Politics

Revenues crashing. Dems want open budget negotiations. Republicans say "nuts"

HARTFORD, Conn. (WTNH) -- Based on the latest numbers from the state tax department, the Malloy administration says it will start making even more immediate spending cuts.

The taxable income of Connecticut's wealthiest residents has gone down by nearly half, creating more red ink for state government as far as the eye can see. Now, the bickering has begun over the best way to negotiate out of the mess.

The Governor has agreed to meet with the top leaders from both political parties Tuesday in what is expected to be a series of budget summit meetings to try to find a solution to the worst budget crisis in over 25 years. Senator Martin Looney (D-New Haven) the leader of the Senate Democrats saying today,  "We propose that we hold all of our budget and implementer negotiations in the presence of the news media, and to be broadcast on CTN."  CTN is the legislature's gavel to gavel statewide cable TV channel.

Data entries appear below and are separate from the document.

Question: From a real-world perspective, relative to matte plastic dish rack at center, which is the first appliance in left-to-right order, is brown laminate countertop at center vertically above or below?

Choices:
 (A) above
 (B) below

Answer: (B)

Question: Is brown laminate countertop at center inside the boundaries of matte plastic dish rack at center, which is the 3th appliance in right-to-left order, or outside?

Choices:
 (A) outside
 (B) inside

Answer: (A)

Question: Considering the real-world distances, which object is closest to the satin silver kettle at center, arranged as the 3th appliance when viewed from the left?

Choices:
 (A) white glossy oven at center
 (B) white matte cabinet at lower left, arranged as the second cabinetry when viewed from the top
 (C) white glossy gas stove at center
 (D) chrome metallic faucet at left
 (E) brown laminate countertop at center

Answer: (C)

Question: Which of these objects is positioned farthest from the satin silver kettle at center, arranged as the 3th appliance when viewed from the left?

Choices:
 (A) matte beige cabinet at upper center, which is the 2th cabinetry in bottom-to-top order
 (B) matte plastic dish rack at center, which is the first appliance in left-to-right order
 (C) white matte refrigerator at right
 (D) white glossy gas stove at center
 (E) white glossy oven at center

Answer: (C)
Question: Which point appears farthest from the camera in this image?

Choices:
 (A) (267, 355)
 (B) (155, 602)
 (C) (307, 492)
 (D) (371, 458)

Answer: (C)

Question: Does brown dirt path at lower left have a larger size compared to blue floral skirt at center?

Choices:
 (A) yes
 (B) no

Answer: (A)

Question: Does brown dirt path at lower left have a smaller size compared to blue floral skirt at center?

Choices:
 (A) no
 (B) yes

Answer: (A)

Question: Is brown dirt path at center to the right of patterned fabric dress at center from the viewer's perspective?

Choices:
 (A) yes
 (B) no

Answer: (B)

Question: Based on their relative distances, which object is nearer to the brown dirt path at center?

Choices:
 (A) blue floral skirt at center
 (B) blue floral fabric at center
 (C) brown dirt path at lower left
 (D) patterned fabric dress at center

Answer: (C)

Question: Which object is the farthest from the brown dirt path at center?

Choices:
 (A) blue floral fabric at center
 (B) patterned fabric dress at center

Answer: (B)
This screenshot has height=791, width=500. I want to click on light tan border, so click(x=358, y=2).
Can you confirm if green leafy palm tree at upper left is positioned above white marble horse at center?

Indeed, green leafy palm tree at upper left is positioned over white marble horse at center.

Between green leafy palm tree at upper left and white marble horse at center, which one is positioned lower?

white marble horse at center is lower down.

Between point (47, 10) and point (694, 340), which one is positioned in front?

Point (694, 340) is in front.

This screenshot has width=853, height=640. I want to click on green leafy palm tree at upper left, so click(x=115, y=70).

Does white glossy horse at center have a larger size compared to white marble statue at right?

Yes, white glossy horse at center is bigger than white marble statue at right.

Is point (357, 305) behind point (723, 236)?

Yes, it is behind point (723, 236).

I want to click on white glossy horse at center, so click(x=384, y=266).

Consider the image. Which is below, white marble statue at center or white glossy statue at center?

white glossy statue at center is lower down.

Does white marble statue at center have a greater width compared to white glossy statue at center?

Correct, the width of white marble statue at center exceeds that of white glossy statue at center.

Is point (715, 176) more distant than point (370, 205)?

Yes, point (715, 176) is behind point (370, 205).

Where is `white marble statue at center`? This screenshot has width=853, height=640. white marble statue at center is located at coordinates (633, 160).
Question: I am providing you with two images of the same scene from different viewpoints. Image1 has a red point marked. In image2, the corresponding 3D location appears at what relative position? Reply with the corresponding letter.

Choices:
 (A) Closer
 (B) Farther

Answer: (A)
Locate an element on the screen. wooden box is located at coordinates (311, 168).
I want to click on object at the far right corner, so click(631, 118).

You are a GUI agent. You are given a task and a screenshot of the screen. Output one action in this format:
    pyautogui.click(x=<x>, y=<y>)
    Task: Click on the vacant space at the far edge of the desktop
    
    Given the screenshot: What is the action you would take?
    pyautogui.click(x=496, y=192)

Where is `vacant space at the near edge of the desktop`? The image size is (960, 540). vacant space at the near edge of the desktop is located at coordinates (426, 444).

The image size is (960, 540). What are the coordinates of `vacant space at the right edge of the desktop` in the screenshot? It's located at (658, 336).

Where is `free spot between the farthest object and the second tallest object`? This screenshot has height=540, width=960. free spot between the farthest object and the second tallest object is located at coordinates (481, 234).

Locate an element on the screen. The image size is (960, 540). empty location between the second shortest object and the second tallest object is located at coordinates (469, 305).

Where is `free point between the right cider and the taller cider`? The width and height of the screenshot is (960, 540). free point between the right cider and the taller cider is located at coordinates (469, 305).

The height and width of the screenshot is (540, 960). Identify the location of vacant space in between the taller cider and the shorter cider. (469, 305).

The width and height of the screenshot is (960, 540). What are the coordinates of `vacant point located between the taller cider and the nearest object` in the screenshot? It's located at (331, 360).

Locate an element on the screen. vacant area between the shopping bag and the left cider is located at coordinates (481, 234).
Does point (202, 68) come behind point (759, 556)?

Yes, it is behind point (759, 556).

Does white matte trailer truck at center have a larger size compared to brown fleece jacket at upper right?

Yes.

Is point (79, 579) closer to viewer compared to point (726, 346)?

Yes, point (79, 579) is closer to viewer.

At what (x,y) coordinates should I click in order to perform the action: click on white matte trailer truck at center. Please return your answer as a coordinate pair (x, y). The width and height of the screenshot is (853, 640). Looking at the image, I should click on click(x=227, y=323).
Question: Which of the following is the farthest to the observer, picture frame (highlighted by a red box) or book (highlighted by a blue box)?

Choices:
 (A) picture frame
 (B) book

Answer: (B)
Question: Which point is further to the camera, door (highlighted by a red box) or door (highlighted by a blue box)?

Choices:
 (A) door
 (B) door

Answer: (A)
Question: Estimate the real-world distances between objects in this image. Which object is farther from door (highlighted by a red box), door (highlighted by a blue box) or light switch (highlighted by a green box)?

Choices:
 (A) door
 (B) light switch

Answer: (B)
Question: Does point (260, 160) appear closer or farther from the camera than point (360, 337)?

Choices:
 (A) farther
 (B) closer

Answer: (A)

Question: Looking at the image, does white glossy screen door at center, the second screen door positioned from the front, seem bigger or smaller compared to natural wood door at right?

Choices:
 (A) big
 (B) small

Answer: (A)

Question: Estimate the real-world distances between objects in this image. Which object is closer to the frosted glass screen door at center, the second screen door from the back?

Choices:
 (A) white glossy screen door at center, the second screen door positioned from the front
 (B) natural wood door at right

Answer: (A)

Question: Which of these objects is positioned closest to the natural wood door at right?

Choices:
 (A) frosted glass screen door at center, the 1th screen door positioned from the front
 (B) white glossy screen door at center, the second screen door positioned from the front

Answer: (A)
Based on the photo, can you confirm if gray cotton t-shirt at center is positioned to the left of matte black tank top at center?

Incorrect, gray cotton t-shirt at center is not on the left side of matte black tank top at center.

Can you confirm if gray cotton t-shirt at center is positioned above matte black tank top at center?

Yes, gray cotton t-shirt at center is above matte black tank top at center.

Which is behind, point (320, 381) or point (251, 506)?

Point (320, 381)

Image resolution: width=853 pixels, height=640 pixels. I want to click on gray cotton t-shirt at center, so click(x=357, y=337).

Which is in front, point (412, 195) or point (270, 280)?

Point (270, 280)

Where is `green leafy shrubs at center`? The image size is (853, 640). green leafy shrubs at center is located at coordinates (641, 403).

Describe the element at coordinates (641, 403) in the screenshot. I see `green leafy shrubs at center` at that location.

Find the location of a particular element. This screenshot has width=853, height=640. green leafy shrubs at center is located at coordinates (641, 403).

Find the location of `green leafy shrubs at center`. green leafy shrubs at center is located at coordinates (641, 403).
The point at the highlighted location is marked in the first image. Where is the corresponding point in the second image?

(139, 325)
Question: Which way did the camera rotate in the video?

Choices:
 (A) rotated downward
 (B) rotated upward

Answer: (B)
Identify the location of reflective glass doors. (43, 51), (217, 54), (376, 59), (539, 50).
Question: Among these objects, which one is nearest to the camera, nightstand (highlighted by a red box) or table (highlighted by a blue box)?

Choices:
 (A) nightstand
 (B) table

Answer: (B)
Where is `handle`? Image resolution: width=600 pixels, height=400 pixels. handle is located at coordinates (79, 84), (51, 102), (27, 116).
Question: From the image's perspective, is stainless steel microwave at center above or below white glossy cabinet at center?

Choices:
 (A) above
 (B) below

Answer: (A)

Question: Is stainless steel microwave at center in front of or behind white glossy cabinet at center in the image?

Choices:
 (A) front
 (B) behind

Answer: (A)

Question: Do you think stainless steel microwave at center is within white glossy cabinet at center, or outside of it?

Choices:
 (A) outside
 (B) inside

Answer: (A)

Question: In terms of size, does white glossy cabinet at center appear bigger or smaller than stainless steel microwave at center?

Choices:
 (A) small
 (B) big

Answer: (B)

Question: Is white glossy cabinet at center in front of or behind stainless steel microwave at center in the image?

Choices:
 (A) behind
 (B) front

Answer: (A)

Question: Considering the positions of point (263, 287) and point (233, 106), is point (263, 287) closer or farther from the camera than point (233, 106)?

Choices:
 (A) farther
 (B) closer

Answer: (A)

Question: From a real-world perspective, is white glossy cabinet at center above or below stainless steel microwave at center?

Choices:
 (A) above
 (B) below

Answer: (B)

Related Content: Democrats call for public budget talks as revenues suffer

Democrats in the State Senate know that the spending cuts that are coming this time will be wildly unpopular, and they want the blame spread around. "We are in the middle of a dire circumstance. We have real decisions to make and the real decisions have to be made together," said Sen. Cathy Osten (D-Sprague), who is co-chair of the Appropriations Committee.

The Republican leader in the Senate, Len Fasano of North Haven, who has equal status with Democratic leader Martin Looney of New Haven because of the 18-to-18 split, immediately called the open meeting idea just a political tactic that won't solve anything.

You have negotiations. You don't invite the whole world into negotiations. It chills the affect of the conversation. Everybody knows that. That's why it's a game." Adding, "This is just nuts."

Meanwhile, they're still opening envelopes at the state tax department, and it appears the state's 100 wealthiest residents had an over forty-percent decline in taxable income last year; putting the current state budget, that ends in 60 days, $400 million in the red. Next year, the state may be well over $2 billion in the red.

The state tax commissioner, Kevin Sullivan of the Department of Revenue Services,  says no one should be surprised,  "It's been developing for months now if you follow the numbers. The numbers have been very clear that revenue's been tracking rapidly downward."

Related Content: Income tax revenue collapses; Malloy says taxing the rich doesn't work

You may be asking yourself how can the state's most wealthy residents be paying so much less when the stock market is sky high?  Remember before it was high, it was low; and the wealthy can legally avoid paying some taxes by measuring their losses against their gains.  Republicans also say many of the state's wealthiest residents have left the state for Florida.